Barton v. Petit & BayardAnnotate this Case
11 U.S. 194 (1812)
U.S. Supreme Court
Barton v. Petit & Bayard, 11 U.S. 7 Cranch 194 194 (1812)
Barton v. Petit & Bayard
11 U.S. (7 Cranch) 194
A plaintiff who has declared jointly against two defendants as being in custody when in fact only one of the defendants was taken on the capias cannot abate his own action against the party not taken unless authorized so as to do by the return of the process against that party.
If the marshal of Virginia return that the defendant is no inhabitant of the District of Virginia, the suit shall abate as to such defendant.
The general rule certainly is that if two or more persons are sued in a joint action, the plaintiff cannot proceed to obtain a judgment against one alone, but must wait until the others have been served with process or until the other defendant have been proceeded against as far as the law authorizes for the purpose of forcing an appearance.
The transcript of the record which was sent up, began by stating that
"Heretofore to-wit, at rules held in the clerk's office of the said court in the month of December in the year 1807, Andrew Petit and Andrew Bayard, by Philip N. Nicholas, Esq., their attorney appeared and filed their certain bill against Seth Barton and Thomas Fisher, which bill is in the following words, to-wit:"

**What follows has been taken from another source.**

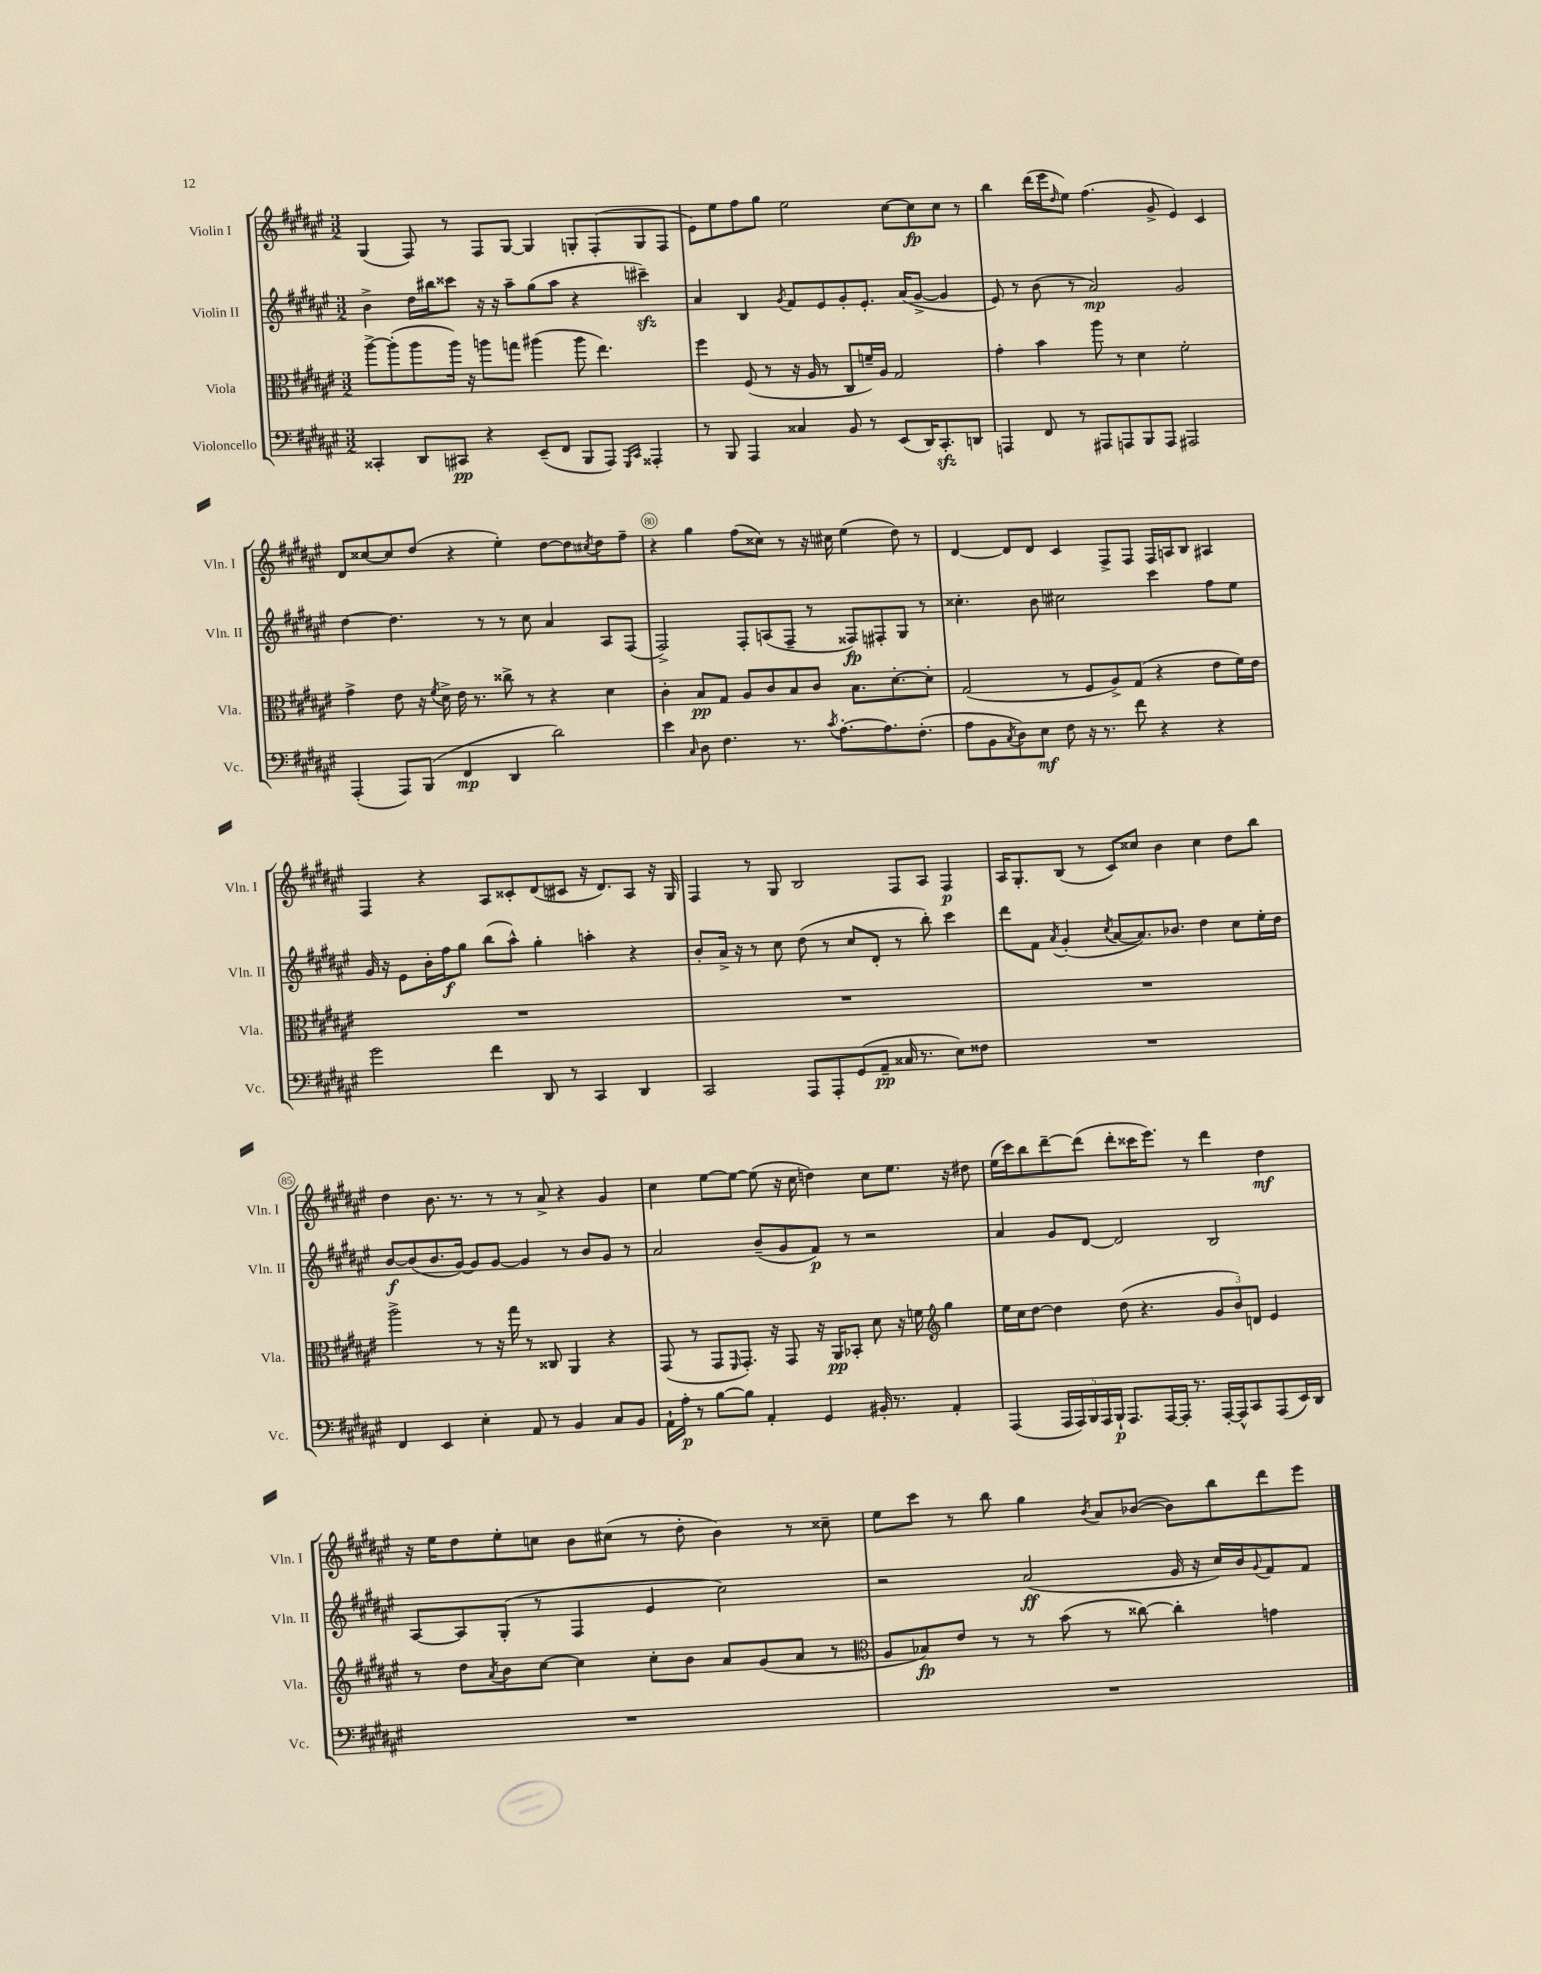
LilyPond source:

" United States, Fifth Circuit, District of Virginia, to-wit, Andrew Petit and Andrew Bayard, citizens and inhabitants of the State of Pennsylvania, merchants and partners, trading under the firm of Petit & Bayard, plaintiffs, complain of Seth Barton and Thomas Fisher, citizens and inhabitants of the State of Virginia, late merchants and partners trading under the firm of Barton & Fisher, defendants in custody, of a plea that the said defendants render unto the said plaintiffs the sum of four thousand dollars, also one thousand and four pounds of tobacco at twelve shillings and six pence the hundredweight, being of the value of twenty dollars and ninety-two cents, which to the said plaintiffs the said defendants owe, &c.; stating a judgment of the General Court of Maryland."
The record then states that the defendant, Seth Barton, having been arrested upon the capias ad respondendum, and being called, but not appearing, it was ordered
that he appear at the next rules and give special bail, &c., which he did and pleaded payment, upon which the issue was joined, and verdict for the plaintiffs. Whereupon the defendant, Barton, moved in arrest of judgment because,
1. The declaration states a joint cause of action against this defendant and a certain Thomas Fisher, and therefore a judgment ought not to be rendered against this defendant alone.
2. Because the plaintiff has not in and by his declaration made a profert of the judgment stated in the declaration, under the seal of the General Court of Maryland, where the said judgment is stated to have been rendered.
3. Because the said Thomas Fisher ought, upon a joint judgment against him and this defendant (the said Thomas being stated to be in life and a citizen and inhabitant of the district of Virginia) to be a party to the judgment, if one is rendered against the said defendant, and
4. Because the verdict is insufficient, uncertain, and wants form.
This motion was overruled, and judgment entered upon the verdict against the defendant, Barton, alone,
"for $4,000, also one thousand and four pounds of tobacco at twelve shillings and six pence the hundredweight, of the value of twenty dollars and ninety-two cents, and their costs, &c."
Whereupon the defendant brought his writ of error.